• _SELECTED PASSAGE_

▬▬▬▬▬▬

# Bucee's Milke smoker?



## redexpress (Apr 5, 2010)

I've been thinking I need a small smoker. Thursday I stopped at Bucee's in Luling for gas and looked at their smokers. I think it was Milke? brand. I came home at looked on Bucee's website and nothing. Only thing I can find that is Wilke is firepits. I'm thinking they had a 16" x 32" with a dropped firebox for $412. Looked about 3/16" thick, steel wheels etc. Looked good. Anyone know anything about them? Can they be purchased anywhere else?


----------



## redexpress (Apr 5, 2010)

Revision.....I shouldn't call it a smoker. Maybe a BBQ grill with a separate firebox.


----------



## 18 Classic (Jul 22, 2011)

I don't believe the pits are part of Bucee's. I think the stores are just next too each other. Sorry I can't remember the name of the place but they do have some nice pits and smokers.


----------



## Drew_Smoke (May 21, 2004)

Are you sure you are not looking for www.wilkesbadasspits.com ? They built my Texans far pit for me.


----------



## redexpress (Apr 5, 2010)

Yeah, that's it. I looked at it again Thursday. How's the fire pit?


----------



## BlueWaveCapt (Jan 8, 2007)

Have you ever thought about building your own UDS?


----------

▬▬▬▬▬▬

• _MATERIAL PROVIDED_
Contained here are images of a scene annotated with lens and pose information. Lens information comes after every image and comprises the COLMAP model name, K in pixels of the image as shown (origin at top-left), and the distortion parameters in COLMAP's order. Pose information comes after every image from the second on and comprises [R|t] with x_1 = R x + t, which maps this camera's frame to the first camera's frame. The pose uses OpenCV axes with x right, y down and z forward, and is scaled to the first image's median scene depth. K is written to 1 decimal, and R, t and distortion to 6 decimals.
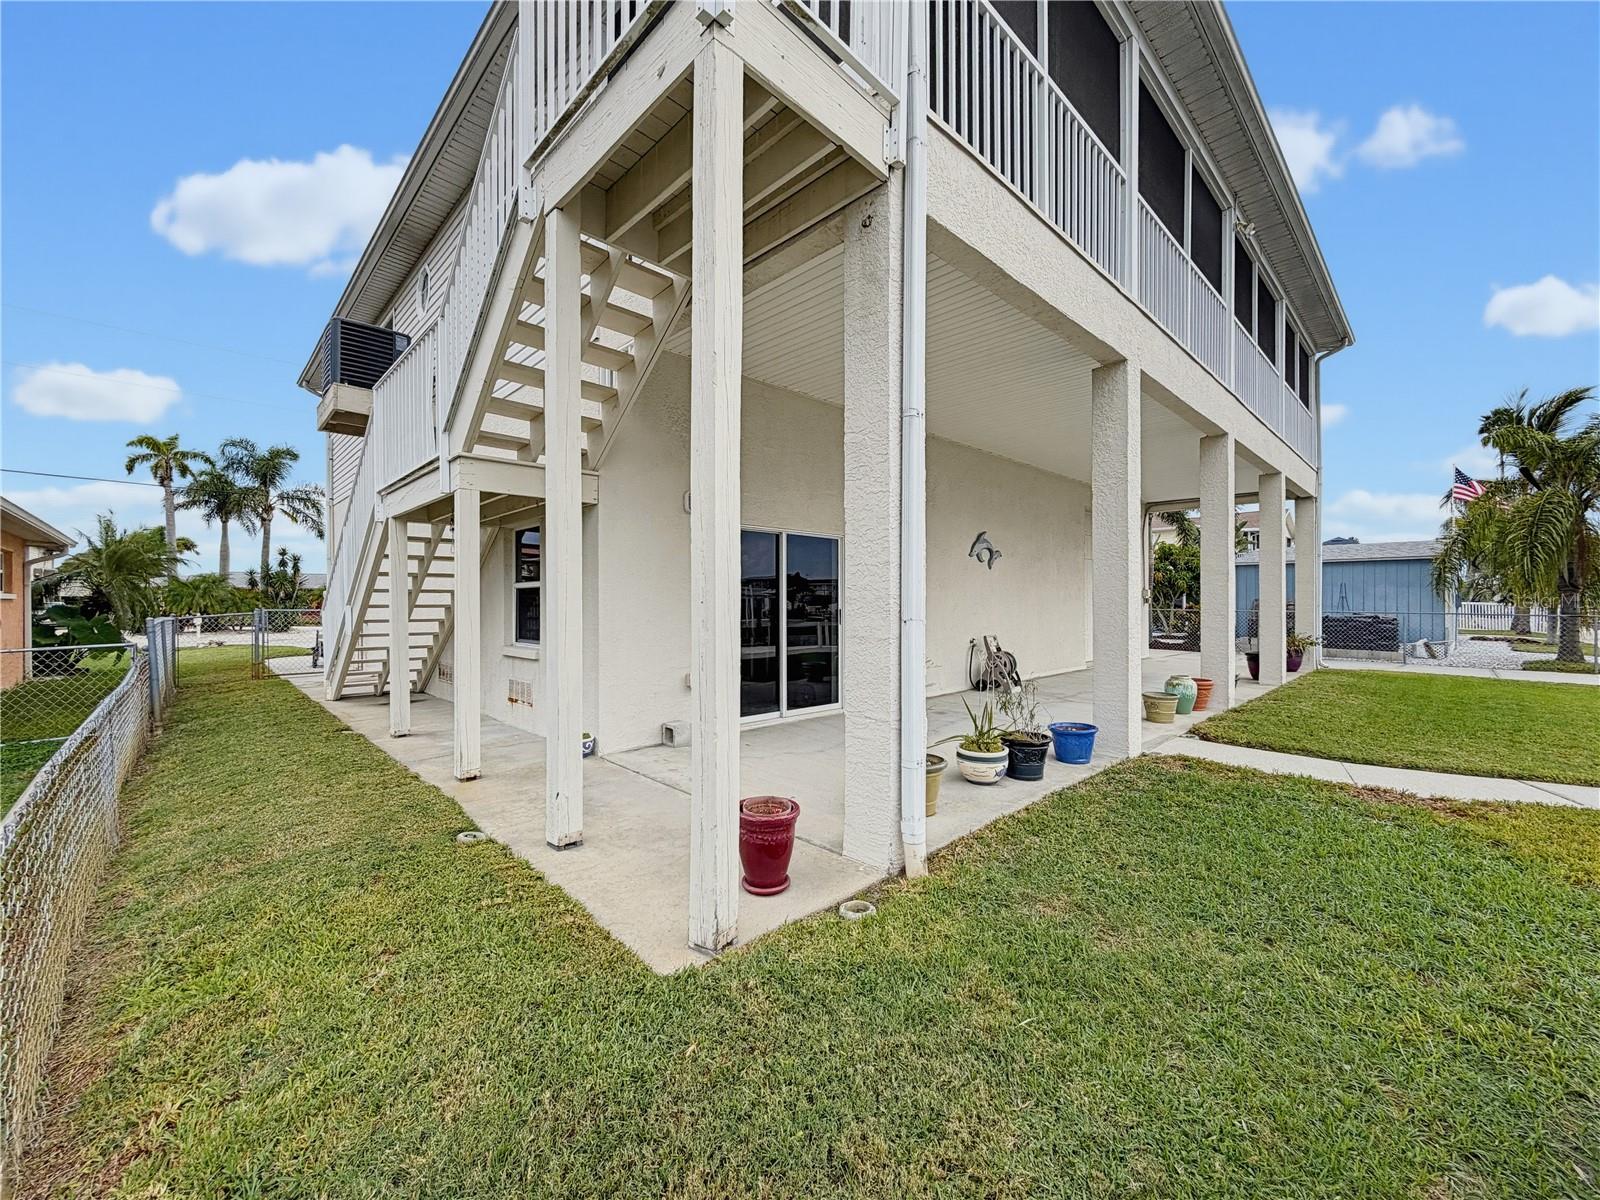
lens RADIAL K [[639.0, 0, 798.1], [0, 639.0, 601.9], [0, 0, 1]] dist [0.001057, -0.000368]
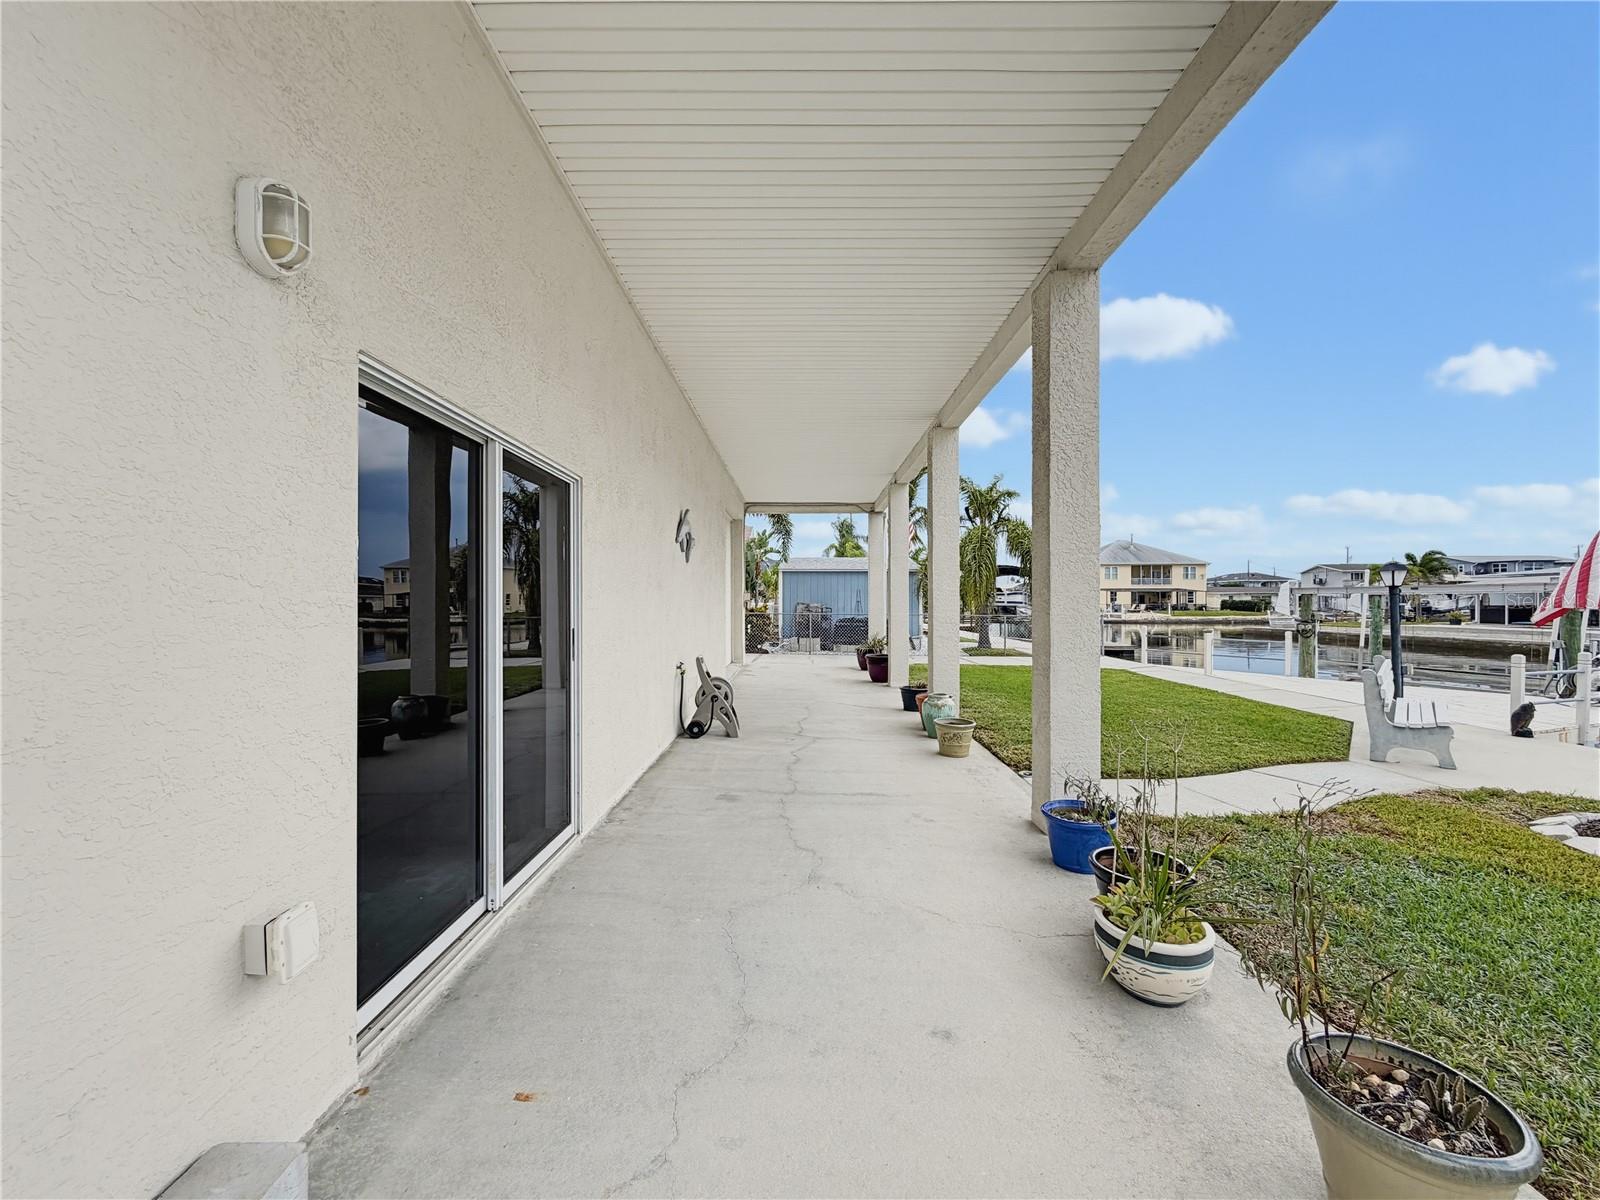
lens RADIAL K [[639.0, 0, 798.1], [0, 639.0, 601.9], [0, 0, 1]] dist [0.001057, -0.000368]
pose [[0.696726, 0.002257, 0.717334, -0.166890], [-0.001785, 0.999997, -0.001413, -0.008955], [-0.717335, -0.000296, 0.696728, 0.573317]]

▬▬▬▬▬▬

• _TASK ITEM_
Using the forum thread about the Bucee's smoker, decide whether each statement agrees with it: (a) The first poster looked at the grills while stopping for gas at the Bucee's in Luling. (b) The 16" x 32" model with a dropped firebox cost under $400. (c) One reply says the pits are sold by Bucee's itself. Answer yes or no for each, and quote the words from the thread that decide it. The material plays no part in what follows.

• _FINISHED EXERCISE_
(a) Yes: "Thursday I stopped at Bucee's in Luling for gas and looked at their smokers."
(b) No: "I'm thinking they had a 16" x 32" with a dropped firebox for $412."
(c) No: "I don't believe the pits are part of Bucee's."